Estonian LiterarY Museum
Trace patterns in Estonian/Finnic oral poetry computationally
Runosongs represent one of the most remarkable shared poetic traditions of the Finnic peoples, spanning centuries, regions, and dialects. Collected extensively in the nineteenth and twentieth centuries, these texts now form one of the largest digitized corpora of oral poetry in Europe. In Estonia and Finland, the material has been preserved in central folklore archives and systematically datafied over the past 25 years. Since 2020, these data have been organized into a joint database within the framework of the Finnish–Estonian FILTER project.
For this hackathon, participants can work either with the Estonian corpus (approximately 100,000 texts) or with the full Finnic dataset (approximately 250,000 texts). Each record is accompanied by metadata, including archival reference, place of origin, collector, and, in many later recordings, information about the performer. Although the material has been partially organized typologically, much of its internal structure remains to be discovered. The FILTER project also developed a methodology for calculating similarity between verses and songs, the corresponding data were added to the dataset, and implemented in the web environment runoregi.fi, and visualisations page.

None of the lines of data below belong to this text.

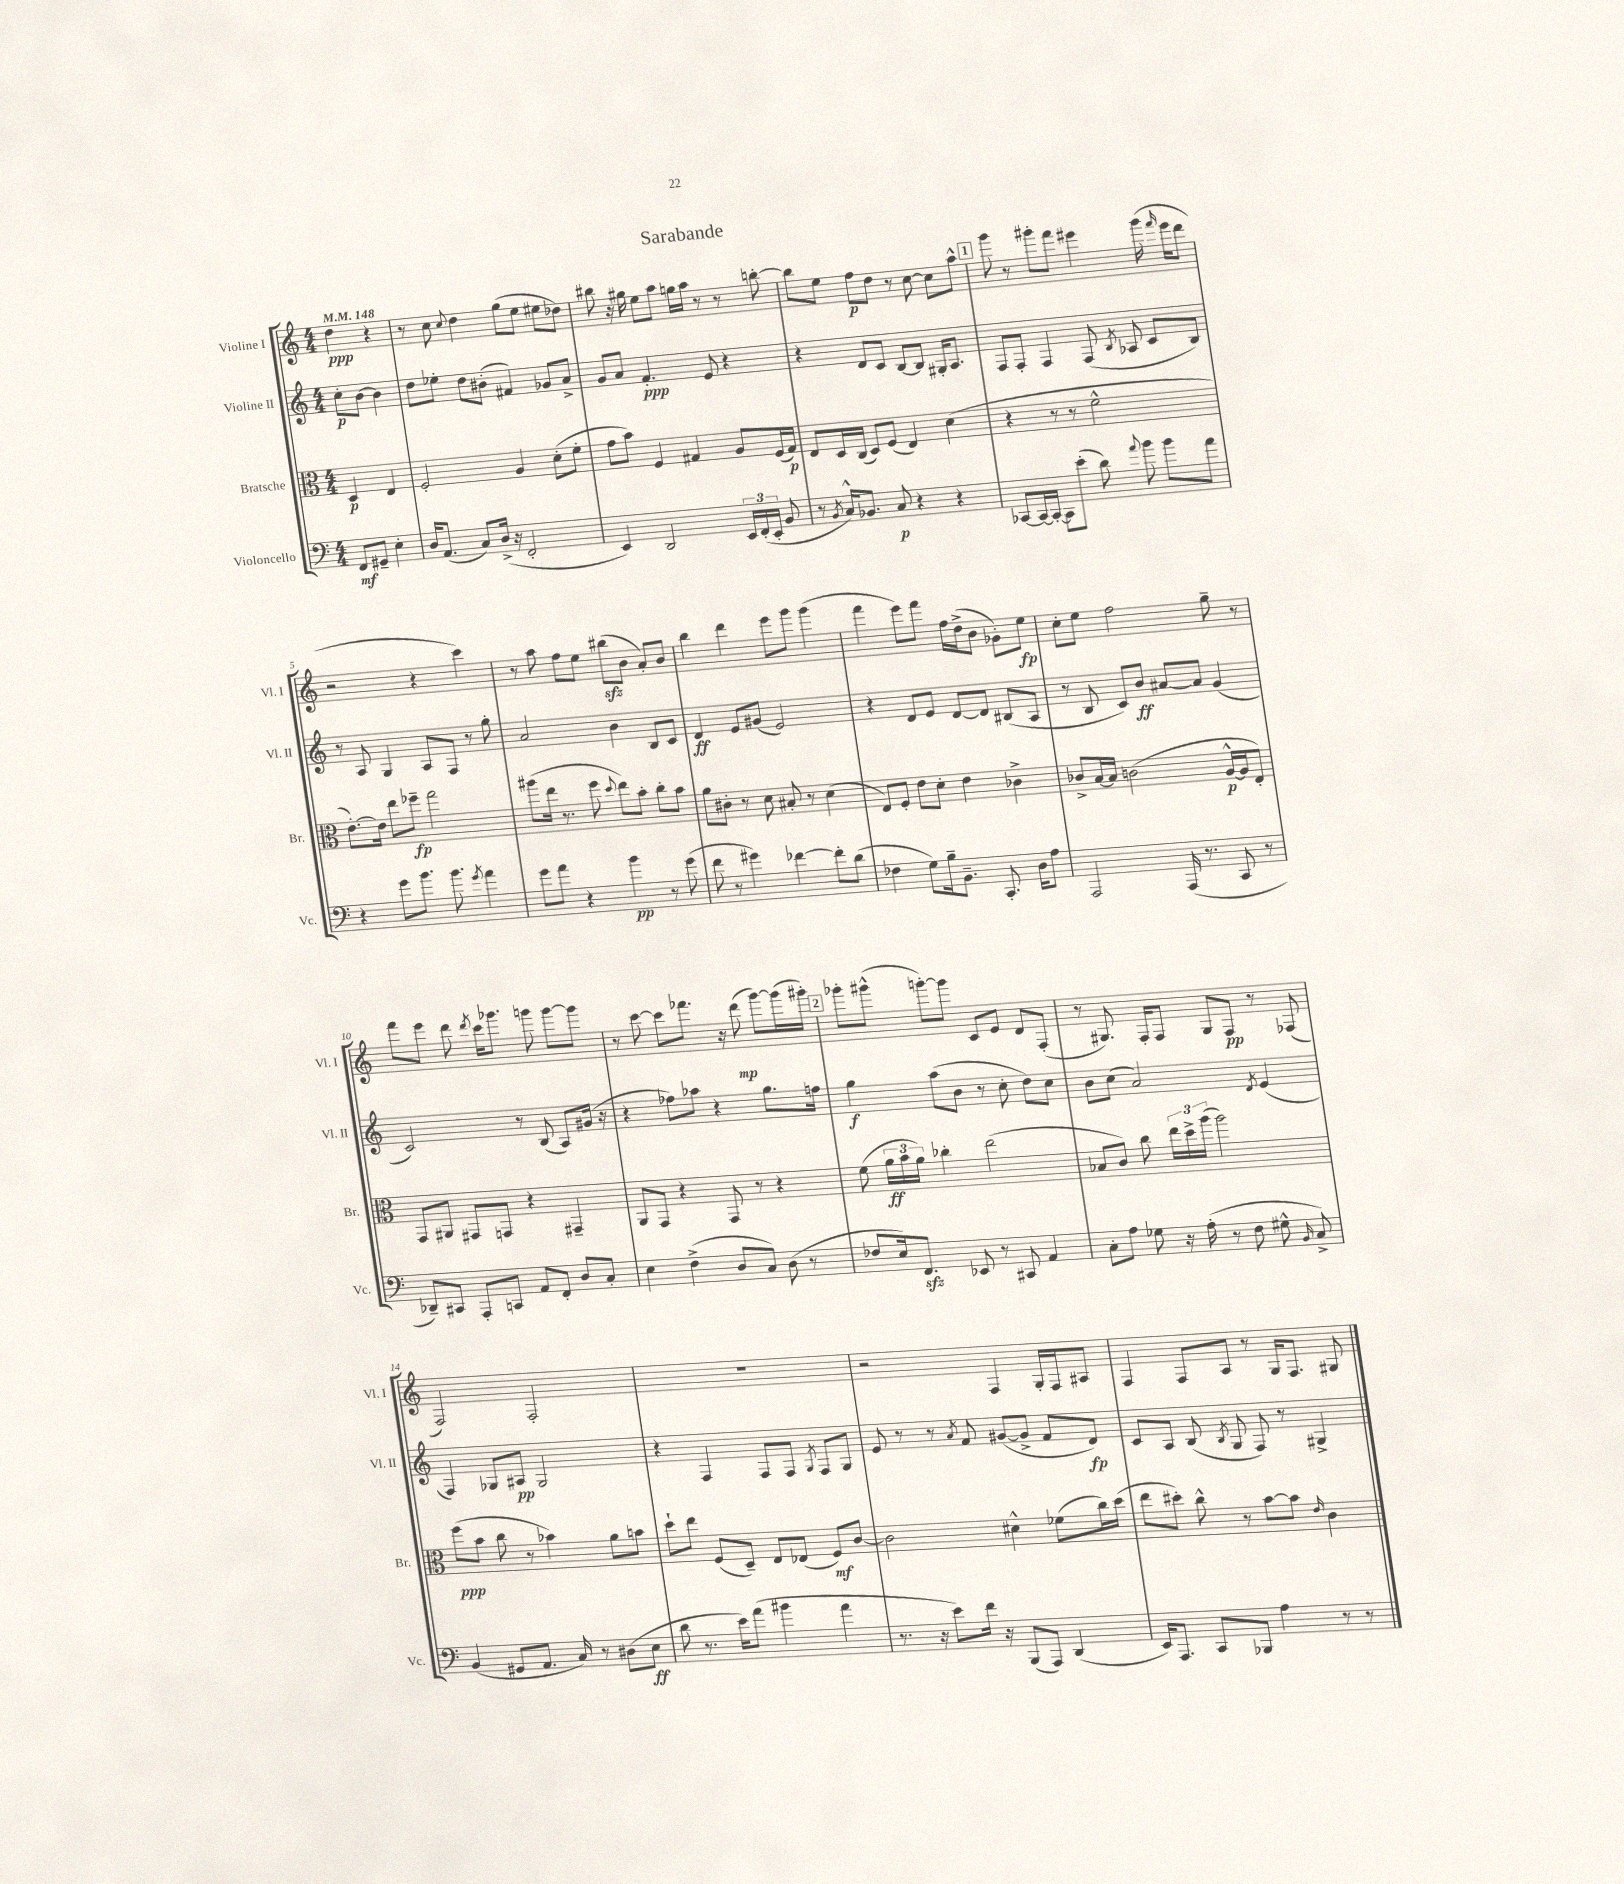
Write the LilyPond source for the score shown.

\header { title = "Sarabande" }
<<
\new StaffGroup <<
\new Staff = "s0" \with { instrumentName = "Violine I" shortInstrumentName = "Vl. I" } {
    \clef treble \key c \major \numericTimeSignature \time 4/4 \partial 2 \tempo 4 = 148
    \autoBeamOff d''4\ppp r4 |
    r8 c''8 \appoggiatura { c''8 } d''4 g''8[( e''8] eis''8[ des''8]) |
    bis''8 r16 gis''16 e''8[ a''8] g''16[ a''16] r8 r8 b''8~-. |
    b''8[ e''8] f''8[\p d''8] r8 c''8~ c''8[ a''8]-^ |
    \mark \markup { \box "1" } g'''8 r8 gis'''8[-. f'''8] eis'''4 gis'''16( \grace { f'''16 } eis'''16[ d'''8] |
    r2 r4 c'''4) |
    r8 a''8 f''8[ e''8] bis''8[\sfz( b'8] a'8[-.) b'8] |
    b''4 d'''4 e'''8[ g'''8] g'''4( |
    f'''4 e'''8[) f'''8] f''16[ d''16->( b'8] ges'8[-.) e''8]\fp |
    c''8[-. e''8] f''2 g''8-- r8 |
    f'''8[ e'''8] d'''8 \acciaccatura { d'''8 } c'''16[ ges'''8.] g'''8 g'''8[~ g'''8] |
    r8 c'''8~ c'''8[ fes'''8.] r16 d'''8\mp( g'''8[~) g'''16( gis'''16]-.) |
    \mark \markup { \box "2" } ges'''8[-. gis'''8]-^( g'''8[~-.) g'''8] c'8[ e'8] d'8[ f8]-.( |
    r8 gis8.) f16[-. f8] gis8[ f8]\pp r8 fes8( |
    f2) f2-. |
    R1 |
    r2 f4 g16[-. f16 ais8] |
    f4 f8[ a8] r8 g16[ f8.] gis8 \bar "|." |
}
\new Staff = "s1" \with { instrumentName = "Violine II" shortInstrumentName = "Vl. II" } {
    \clef treble \key c \major \numericTimeSignature \time 4/4 \partial 2
    \autoBeamOff c''8[-.\p b'8]~ b'4 |
    d''8[ ees''8]-. d''8[ bis'8]-.( fis'4) ges'8[ a'8]-> |
    g'8[ a'8] f'4.-.\ppp e'8 r4 |
    r4 d'8[ c'8] b8[~ b8] gis16[-. a8.] |
    \mark \markup { \box "1" } f8[ f8]-. f4 f8( \acciaccatura { b8 } aes8 c'8[ b8]) |
    r8 a8 g4 a8[ f8] r8 g''8-. |
    a'2 b'4 b8[ c'8] |
    d'4\ff e'8[ gis'8]( e'2) |
    r4 d'8[ e'8] d'8[~ d'8] bis8[( a8] |
    r8 b8 c'8[) b'8]\ff ais'8[~ ais'8] g'4( |
    c'2) r8 b8( a8[) gis'16]( r16 |
    r4 fes''8[) aes''8] r4 g''8.[ f''16] |
    \mark \markup { \box "2" } g''4\f a''8[( b'8] r8 c''8-. d''8[) c''8] |
    b'8[ c''8]( a'2) \acciaccatura { d'8 } e'4( |
    f4) ges8[ ais8]\pp ges2 |
    r4 f4 f8[ f8] \acciaccatura { g8 } f8[ g8] |
    e'8 r8 r8 \acciaccatura { a'8 } f'8 gis'8[~( gis'8]-> f'8[ d'8]\fp) |
    c'8[ a8] b8( \acciaccatura { b8 } g8 f8) r8 gis4-> \bar "|." |
}
\new Staff = "s2" \with { instrumentName = "Bratsche" shortInstrumentName = "Br." } {
    \clef alto \key c \major \numericTimeSignature \time 4/4 \partial 2
    \autoBeamOff d4\p e4 |
    f2-. a4 d'8[-.( f'8]-. |
    g'8[ b'8]) f4 gis4 a8[ f16( gis16]\p) |
    e8[ d16 c16]( d8[) f8]( e4) d'4( |
    \mark \markup { \box "1" } r4 r8 r8 f'2-^ |
    e'8.[~-.) e'16] e''8[ fes''8]--\fp g''2 |
    ais''8[( e''16] r8. f''8 \appoggiatura { d''8 } e''8[) b'8]-. c''8[-. b'8] |
    a'8[ cis'8]-. r8 d'8 bis8-. r8 d'4( |
    e8[) f8]-. e'8[ d'8]-. e'4 ces'4-> |
    ces'8[-> b16~ b16] c'2( a16[~-^\p a16 e8]-.) |
    g,8[ ais,8] gis,8[ g,8] r4 gis,4-- |
    a,8[ g,8] r4 g,8 r8 r4 |
    \mark \markup { \box "2" } f'8( \tuplet 3/2 { a'16[\ff b'16 a'16]) } ces''4-. e''2( |
    bes8[ c'8]) c''8 \tuplet 3/2 { e''16[ d''16-> a''16]( } a''2) |
    f''8[\ppp( b'8] c''8 r8 bes'4) a'8[ b'8] |
    d''8[-! e''8] f8[( d8]--) e8[ ees8]( f8[\mf) c'8]~ |
    c'2 dis'4-^ fes'8[( c''16) d''16]( |
    e''8[ dis''8]-.) c''8-^ r8 b'8[~ b'8] \grace { e'16 } c'4 \bar "|." |
}
\new Staff = "s3" \with { instrumentName = "Violoncello" shortInstrumentName = "Vc." } {
    \clef bass \key c \major \numericTimeSignature \time 4/4 \partial 2
    \autoBeamOff f,8[\mf gis,8]-- e4-. |
    d16[ a,8.]( c8[) d16]->( r16 f,2-. |
    e,4) d,2 \tuplet 3/2 { e,16[ f,16-.( e,16]-. } b,8 |
    r8 \acciaccatura { b,8 } c16[-^) bes,8.] c8\p r4 r4 |
    \mark \markup { \box "1" } ces,8[~ ces,16~ ces,16]~-. ces,8[ e'8]-.( d'8) \appoggiatura { a'8 } b'8 b'8[ a'8] |
    r4 g'8[ b'8.] b'8. \acciaccatura { g'8 } a'4 |
    g'8[ a'8] r4 b'4\pp r8 g'8( |
    f'8 r8 gis'4) fes'4~ fes'8[-. d'8]( |
    fes4 g8[) b16-- b,8.]-- c,8.-. d16[ a8] |
    a,,2 a,,16( r8. c,8 r8 |
    des,8[--) cis,8] a,,8[-. c,8] a,8[ f,8]-. d8[ c8]-. |
    e4 f4->( d8[ c8]) d8( r8 |
    \mark \markup { \box "2" } fes8[ e16) f,8.]\sfz ees,8 r8 cis,8 a,4 |
    c8[-. a8] ges8 r16 a16-.( r8 f8 gis8-^ \grace { b,16 } c8->) |
    b,4( gis,8[ a,8.] c16) r8 dis8[( e8]\ff |
    d'8 r8. e'16[) a'8]( bis'4 a'4 |
    r8. r16 e'8[) f'16] r16 b,,8[( a,,8]) d,4( |
    e,16[) a,,8.] c,8[ bes,,8] a4 r8 r8 \bar "|." |
}
>>
>>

The corpus invites computational investigation of patterns in language, content, and poetic form. Its primary challenge lies in the substantial linguistic variation of the archaic runosong idiom, a challenge that makes it especially suitable for embedding methods, network analysis, and visualization approaches. Possible hackathon outcomes include predicting song origin from textual features, building embedding-based explorers, mapping formulaic structures, or experimenting with generative models trained on runosong style.